The plan, announced by President Joe Biden in August, will dismiss up to $10,000 for borrowers earning less than $125,000 or couples earning less than $250,000. Borrowers who qualified for Pell Grants are eligible for an additional $10,000 loan forgiveness.

The state’s individual income tax rate is 3.23%. Indiana counties also levy a personal income tax. That rate varies by county with the average being 1.74%.

That means an individual receiving $10,000 in loan forgiveness could be liable for state and county income taxes of $497 or more. A couple qualifying for the maximum loan discharge could see a tax increase of $1,988 or more.

Rep. Gregory Porter, D-Indianapolis, ranking Democrat on the House Ways and Means Committee, announced his plan to amend the situation.

"Many student borrowers have paid back their original loan amount and then some, but interest rates have kept them from paying off their debt and allocating that money toward buying a house, saving for retirement or starting a family,” Porter said in a statement Tuesday.

"Because taxing student debt relief when we have a $6.1 billion and growing surplus is unfair and needlessly counterproductive, I am drafting a bill to retroactively eliminate and nullify any state individual income tax being imposed on Hoosiers who are finally in a position to receive vital student debt relief,” Porter added.

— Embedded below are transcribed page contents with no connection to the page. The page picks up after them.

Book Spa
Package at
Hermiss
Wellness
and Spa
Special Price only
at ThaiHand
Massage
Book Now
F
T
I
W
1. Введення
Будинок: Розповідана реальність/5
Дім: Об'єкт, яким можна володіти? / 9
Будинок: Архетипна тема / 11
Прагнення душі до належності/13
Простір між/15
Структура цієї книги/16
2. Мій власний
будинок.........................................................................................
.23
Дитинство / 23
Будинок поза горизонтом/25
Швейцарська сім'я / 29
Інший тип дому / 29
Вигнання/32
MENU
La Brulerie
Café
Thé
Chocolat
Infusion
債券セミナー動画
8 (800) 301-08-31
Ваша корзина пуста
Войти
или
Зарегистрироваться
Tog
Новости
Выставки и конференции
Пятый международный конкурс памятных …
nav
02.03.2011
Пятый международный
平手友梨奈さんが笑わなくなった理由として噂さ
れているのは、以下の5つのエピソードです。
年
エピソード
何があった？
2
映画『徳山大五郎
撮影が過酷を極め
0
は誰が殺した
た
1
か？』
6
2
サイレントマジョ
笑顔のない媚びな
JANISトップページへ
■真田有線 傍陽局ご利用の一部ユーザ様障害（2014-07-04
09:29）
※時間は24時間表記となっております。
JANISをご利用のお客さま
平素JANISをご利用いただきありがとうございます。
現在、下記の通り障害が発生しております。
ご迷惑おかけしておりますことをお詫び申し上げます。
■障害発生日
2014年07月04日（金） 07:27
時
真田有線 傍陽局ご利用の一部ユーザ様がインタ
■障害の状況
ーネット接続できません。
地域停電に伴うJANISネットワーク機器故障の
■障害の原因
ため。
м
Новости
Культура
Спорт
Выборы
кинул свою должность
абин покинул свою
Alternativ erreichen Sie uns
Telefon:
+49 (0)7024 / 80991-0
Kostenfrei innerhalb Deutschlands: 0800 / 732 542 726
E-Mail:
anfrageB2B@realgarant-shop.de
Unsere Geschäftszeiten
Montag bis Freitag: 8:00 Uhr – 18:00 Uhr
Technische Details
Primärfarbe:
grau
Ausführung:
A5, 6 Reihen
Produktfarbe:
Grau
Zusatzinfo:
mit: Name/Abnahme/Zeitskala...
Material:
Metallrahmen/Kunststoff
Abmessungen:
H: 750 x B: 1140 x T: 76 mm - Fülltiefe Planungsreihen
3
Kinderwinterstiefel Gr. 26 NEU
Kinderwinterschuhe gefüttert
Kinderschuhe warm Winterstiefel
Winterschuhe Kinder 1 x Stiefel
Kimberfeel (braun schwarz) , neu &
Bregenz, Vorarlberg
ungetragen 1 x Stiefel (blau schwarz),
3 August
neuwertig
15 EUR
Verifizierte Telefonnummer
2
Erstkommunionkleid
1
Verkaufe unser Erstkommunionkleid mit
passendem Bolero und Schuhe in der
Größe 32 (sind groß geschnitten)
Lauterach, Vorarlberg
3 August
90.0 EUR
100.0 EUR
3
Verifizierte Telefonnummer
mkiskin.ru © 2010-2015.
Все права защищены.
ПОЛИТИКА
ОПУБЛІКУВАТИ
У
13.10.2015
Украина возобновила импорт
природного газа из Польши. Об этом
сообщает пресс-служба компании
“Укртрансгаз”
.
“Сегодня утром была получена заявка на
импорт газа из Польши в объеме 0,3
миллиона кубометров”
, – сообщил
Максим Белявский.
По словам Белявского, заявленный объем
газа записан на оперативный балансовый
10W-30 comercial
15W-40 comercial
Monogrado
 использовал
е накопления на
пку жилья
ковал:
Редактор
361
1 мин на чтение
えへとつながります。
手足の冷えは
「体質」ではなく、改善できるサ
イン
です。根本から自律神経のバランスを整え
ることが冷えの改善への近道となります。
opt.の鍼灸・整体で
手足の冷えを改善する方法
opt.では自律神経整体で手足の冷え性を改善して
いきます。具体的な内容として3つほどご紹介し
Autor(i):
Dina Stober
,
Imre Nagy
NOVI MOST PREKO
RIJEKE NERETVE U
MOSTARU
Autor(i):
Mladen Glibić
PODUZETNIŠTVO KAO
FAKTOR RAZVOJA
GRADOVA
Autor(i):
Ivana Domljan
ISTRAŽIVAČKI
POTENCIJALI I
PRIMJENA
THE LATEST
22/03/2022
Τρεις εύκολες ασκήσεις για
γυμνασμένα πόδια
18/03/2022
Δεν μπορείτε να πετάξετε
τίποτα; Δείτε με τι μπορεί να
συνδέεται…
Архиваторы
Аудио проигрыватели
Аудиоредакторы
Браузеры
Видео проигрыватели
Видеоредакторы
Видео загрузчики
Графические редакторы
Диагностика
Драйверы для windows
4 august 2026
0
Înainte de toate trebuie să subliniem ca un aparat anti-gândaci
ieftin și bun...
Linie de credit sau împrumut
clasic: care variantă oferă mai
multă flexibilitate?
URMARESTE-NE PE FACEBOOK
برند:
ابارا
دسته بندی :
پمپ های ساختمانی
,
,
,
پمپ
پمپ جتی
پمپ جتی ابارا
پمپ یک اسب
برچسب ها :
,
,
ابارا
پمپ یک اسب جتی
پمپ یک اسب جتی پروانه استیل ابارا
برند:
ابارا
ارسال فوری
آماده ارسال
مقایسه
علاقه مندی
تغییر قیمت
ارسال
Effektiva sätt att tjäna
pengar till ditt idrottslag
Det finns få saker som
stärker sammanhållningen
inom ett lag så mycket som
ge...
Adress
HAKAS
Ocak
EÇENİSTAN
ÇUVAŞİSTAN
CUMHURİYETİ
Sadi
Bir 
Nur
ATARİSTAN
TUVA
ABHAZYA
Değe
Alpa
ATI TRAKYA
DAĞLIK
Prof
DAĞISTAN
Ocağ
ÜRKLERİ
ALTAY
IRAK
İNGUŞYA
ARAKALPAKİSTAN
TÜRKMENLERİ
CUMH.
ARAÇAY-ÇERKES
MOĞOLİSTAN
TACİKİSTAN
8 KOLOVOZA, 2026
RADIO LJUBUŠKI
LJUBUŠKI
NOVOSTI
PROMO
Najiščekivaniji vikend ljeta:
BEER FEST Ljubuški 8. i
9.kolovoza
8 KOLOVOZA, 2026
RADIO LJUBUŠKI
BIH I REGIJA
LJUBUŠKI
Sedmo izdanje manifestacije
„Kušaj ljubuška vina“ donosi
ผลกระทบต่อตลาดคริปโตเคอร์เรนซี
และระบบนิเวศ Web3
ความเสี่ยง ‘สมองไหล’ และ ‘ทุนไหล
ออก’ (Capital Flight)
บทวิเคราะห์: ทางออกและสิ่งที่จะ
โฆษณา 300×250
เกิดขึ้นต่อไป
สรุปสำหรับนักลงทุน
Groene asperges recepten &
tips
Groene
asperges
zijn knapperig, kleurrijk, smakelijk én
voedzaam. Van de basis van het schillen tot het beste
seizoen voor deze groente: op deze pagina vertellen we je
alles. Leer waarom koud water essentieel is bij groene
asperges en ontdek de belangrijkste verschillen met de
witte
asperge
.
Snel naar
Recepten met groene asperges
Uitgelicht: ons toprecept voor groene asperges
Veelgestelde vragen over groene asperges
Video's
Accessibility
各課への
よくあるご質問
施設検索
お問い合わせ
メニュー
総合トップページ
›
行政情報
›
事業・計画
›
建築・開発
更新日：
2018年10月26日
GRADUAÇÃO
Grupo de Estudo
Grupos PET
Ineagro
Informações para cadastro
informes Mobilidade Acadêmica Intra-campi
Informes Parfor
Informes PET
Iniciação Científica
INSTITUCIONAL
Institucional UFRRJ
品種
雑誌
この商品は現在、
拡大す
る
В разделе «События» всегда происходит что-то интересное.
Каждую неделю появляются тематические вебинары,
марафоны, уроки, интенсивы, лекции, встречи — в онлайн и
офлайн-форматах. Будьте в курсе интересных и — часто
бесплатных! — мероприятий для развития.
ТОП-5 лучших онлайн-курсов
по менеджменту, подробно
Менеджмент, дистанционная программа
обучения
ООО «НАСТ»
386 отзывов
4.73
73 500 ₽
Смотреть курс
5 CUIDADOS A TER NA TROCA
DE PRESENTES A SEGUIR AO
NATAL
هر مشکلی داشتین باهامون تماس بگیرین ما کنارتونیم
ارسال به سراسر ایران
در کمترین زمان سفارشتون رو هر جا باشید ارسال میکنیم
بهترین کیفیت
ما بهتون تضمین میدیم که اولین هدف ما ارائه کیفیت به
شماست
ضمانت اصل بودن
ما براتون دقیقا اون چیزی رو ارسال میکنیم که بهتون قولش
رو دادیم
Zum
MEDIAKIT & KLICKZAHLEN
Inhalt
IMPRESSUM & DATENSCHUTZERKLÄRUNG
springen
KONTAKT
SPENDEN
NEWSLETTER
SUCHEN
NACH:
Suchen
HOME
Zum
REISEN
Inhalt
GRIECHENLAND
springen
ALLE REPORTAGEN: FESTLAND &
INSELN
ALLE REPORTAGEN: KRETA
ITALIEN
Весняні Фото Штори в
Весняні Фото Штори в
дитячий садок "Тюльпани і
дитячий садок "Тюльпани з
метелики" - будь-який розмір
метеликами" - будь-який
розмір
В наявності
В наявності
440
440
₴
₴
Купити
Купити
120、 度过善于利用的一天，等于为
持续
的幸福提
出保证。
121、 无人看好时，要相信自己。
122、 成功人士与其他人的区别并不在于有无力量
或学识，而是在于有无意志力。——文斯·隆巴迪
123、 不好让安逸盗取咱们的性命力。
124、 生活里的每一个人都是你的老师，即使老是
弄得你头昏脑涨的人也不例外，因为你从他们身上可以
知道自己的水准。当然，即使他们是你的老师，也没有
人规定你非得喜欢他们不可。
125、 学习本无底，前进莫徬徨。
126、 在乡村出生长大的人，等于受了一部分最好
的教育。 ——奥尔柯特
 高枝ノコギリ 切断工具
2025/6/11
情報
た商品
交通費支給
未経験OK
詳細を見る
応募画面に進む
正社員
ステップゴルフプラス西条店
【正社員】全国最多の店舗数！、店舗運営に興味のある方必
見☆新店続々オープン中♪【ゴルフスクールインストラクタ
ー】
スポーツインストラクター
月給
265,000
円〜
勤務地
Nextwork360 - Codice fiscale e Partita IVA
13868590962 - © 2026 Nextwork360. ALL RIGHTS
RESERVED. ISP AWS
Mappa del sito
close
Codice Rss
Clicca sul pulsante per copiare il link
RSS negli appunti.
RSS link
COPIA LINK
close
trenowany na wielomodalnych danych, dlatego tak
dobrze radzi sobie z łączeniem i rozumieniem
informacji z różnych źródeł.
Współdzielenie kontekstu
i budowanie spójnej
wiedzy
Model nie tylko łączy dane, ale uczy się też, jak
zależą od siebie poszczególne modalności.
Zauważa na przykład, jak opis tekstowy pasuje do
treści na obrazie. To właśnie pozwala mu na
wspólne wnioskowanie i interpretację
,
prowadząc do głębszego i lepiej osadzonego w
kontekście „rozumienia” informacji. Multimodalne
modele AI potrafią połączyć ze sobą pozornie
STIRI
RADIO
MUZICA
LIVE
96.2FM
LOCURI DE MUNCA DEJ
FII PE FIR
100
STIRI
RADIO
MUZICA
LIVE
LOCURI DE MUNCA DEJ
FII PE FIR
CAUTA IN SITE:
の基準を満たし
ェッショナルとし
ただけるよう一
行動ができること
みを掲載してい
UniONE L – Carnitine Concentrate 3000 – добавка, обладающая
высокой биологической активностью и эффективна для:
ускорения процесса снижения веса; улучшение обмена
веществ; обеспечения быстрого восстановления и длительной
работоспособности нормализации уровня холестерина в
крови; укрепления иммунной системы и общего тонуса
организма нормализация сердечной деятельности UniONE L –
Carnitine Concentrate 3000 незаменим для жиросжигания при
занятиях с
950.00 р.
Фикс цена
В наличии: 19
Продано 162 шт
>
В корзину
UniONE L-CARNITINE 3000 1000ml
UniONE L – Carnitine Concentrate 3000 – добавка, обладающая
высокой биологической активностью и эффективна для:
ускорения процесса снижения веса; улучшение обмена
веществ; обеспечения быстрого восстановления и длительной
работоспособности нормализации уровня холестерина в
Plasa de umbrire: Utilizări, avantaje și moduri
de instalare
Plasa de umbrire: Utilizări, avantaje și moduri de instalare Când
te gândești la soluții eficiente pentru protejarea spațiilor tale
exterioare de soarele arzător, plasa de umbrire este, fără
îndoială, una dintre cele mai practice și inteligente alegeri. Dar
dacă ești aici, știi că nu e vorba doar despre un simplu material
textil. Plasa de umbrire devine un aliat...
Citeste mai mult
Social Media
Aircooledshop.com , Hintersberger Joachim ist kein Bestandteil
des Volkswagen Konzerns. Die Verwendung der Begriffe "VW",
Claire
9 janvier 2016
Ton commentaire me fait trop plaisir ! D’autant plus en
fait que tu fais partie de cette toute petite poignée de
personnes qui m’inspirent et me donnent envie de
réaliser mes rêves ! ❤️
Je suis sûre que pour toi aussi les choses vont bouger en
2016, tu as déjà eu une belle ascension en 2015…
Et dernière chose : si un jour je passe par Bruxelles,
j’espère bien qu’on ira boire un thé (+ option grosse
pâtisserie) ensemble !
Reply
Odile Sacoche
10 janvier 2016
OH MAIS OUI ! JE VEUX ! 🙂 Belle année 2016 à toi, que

House Speaker Todd Huston, R-Fishers, said via email, "We're aware of the issue and I expect for conversations to continue as we head into the next legislative session."

Indiana is one of seven states currently intending to levy income tax on forgiven student debt. The others are Arkansas, California, Minnesota, Mississippi, North Carolina and Wisconsin.

Pennsylvania, which normally considers forgiven debt to be taxable income, issued guidance last year stating that student debt forgiven by any of several federal programs would not be taxed and has recently stated that it will not tax loans forgiven under Biden’s plan, according to the Tax Foundation.

More than 900,000 Hoosiers have student loan debt, which amounts to 13.4% of the state’s population according to the Education Data Initiative. The average balance is nearly $33,000 with total student loan debt in the state totaling $29.8 billion.